*Activity*
The answer is to be the data below, written out in full and exactly.
Supplied data START
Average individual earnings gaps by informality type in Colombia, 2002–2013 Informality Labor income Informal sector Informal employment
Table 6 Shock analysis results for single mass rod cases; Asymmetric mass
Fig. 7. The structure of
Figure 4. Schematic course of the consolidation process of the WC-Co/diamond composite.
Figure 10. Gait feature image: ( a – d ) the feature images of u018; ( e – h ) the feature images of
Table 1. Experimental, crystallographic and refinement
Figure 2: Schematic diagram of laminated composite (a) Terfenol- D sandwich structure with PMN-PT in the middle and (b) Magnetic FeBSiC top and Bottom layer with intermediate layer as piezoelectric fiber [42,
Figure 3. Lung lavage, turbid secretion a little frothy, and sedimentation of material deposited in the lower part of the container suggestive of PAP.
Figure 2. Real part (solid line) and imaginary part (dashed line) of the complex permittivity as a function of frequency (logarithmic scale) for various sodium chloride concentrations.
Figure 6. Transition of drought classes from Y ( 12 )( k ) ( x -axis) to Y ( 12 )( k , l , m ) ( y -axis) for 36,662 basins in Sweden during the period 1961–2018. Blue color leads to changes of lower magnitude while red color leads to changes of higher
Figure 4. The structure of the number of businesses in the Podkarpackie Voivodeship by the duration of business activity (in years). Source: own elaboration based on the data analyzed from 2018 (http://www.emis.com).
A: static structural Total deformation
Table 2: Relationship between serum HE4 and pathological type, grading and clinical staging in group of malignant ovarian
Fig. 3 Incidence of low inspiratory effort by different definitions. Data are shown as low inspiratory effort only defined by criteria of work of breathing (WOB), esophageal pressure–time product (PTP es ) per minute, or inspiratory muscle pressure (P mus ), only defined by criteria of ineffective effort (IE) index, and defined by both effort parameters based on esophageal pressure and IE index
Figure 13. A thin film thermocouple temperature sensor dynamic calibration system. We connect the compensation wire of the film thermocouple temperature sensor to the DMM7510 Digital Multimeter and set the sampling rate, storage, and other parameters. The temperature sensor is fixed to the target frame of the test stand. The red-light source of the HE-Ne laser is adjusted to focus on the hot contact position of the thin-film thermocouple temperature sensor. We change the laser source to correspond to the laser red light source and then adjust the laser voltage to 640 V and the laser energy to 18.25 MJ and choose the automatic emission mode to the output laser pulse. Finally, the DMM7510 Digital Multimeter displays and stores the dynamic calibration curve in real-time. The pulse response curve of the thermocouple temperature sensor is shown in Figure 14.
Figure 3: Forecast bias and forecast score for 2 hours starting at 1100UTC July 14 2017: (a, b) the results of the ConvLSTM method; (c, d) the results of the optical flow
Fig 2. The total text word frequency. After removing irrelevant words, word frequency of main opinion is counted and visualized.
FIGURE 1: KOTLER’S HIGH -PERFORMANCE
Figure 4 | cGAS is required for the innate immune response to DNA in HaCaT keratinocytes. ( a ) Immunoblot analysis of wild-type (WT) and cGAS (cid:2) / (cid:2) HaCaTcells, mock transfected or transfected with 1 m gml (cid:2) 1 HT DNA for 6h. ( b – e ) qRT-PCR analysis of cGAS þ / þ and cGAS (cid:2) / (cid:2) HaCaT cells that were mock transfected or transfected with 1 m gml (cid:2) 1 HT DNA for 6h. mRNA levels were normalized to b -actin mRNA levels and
Supplied data END
*Response below*
Average individual earnings gaps by informality type in Colombia, 2002–2013 Informality Labor income Informal sector Informal employment
Table 6 Shock analysis results for single mass rod cases; Asymmetric mass
Fig. 7. The structure of
Figure 4. Schematic course of the consolidation process of the WC-Co/diamond composite.
Figure 10. Gait feature image: ( a – d ) the feature images of u018; ( e – h ) the feature images of
Table 1. Experimental, crystallographic and refinement
Figure 2: Schematic diagram of laminated composite (a) Terfenol- D sandwich structure with PMN-PT in the middle and (b) Magnetic FeBSiC top and Bottom layer with intermediate layer as piezoelectric fiber [42,
Figure 3. Lung lavage, turbid secretion a little frothy, and sedimentation of material deposited in the lower part of the container suggestive of PAP.
Figure 2. Real part (solid line) and imaginary part (dashed line) of the complex permittivity as a function of frequency (logarithmic scale) for various sodium chloride concentrations.
Figure 6. Transition of drought classes from Y ( 12 )( k ) ( x -axis) to Y ( 12 )( k , l , m ) ( y -axis) for 36,662 basins in Sweden during the period 1961–2018. Blue color leads to changes of lower magnitude while red color leads to changes of higher
Figure 4. The structure of the number of businesses in the Podkarpackie Voivodeship by the duration of business activity (in years). Source: own elaboration based on the data analyzed from 2018 (http://www.emis.com).
A: static structural Total deformation
Table 2: Relationship between serum HE4 and pathological type, grading and clinical staging in group of malignant ovarian
Fig. 3 Incidence of low inspiratory effort by different definitions. Data are shown as low inspiratory effort only defined by criteria of work of breathing (WOB), esophageal pressure–time product (PTP es ) per minute, or inspiratory muscle pressure (P mus ), only defined by criteria of ineffective effort (IE) index, and defined by both effort parameters based on esophageal pressure and IE index
Figure 13. A thin film thermocouple temperature sensor dynamic calibration system. We connect the compensation wire of the film thermocouple temperature sensor to the DMM7510 Digital Multimeter and set the sampling rate, storage, and other parameters. The temperature sensor is fixed to the target frame of the test stand. The red-light source of the HE-Ne laser is adjusted to focus on the hot contact position of the thin-film thermocouple temperature sensor. We change the laser source to correspond to the laser red light source and then adjust the laser voltage to 640 V and the laser energy to 18.25 MJ and choose the automatic emission mode to the output laser pulse. Finally, the DMM7510 Digital Multimeter displays and stores the dynamic calibration curve in real-time. The pulse response curve of the thermocouple temperature sensor is shown in Figure 14.
Figure 3: Forecast bias and forecast score for 2 hours starting at 1100UTC July 14 2017: (a, b) the results of the ConvLSTM method; (c, d) the results of the optical flow
Fig 2. The total text word frequency. After removing irrelevant words, word frequency of main opinion is counted and visualized.
FIGURE 1: KOTLER’S HIGH -PERFORMANCE
Figure 4 | cGAS is required for the innate immune response to DNA in HaCaT keratinocytes. ( a ) Immunoblot analysis of wild-type (WT) and cGAS (cid:2) / (cid:2) HaCaTcells, mock transfected or transfected with 1 m gml (cid:2) 1 HT DNA for 6h. ( b – e ) qRT-PCR analysis of cGAS þ / þ and cGAS (cid:2) / (cid:2) HaCaT cells that were mock transfected or transfected with 1 m gml (cid:2) 1 HT DNA for 6h. mRNA levels were normalized to b -actin mRNA levels and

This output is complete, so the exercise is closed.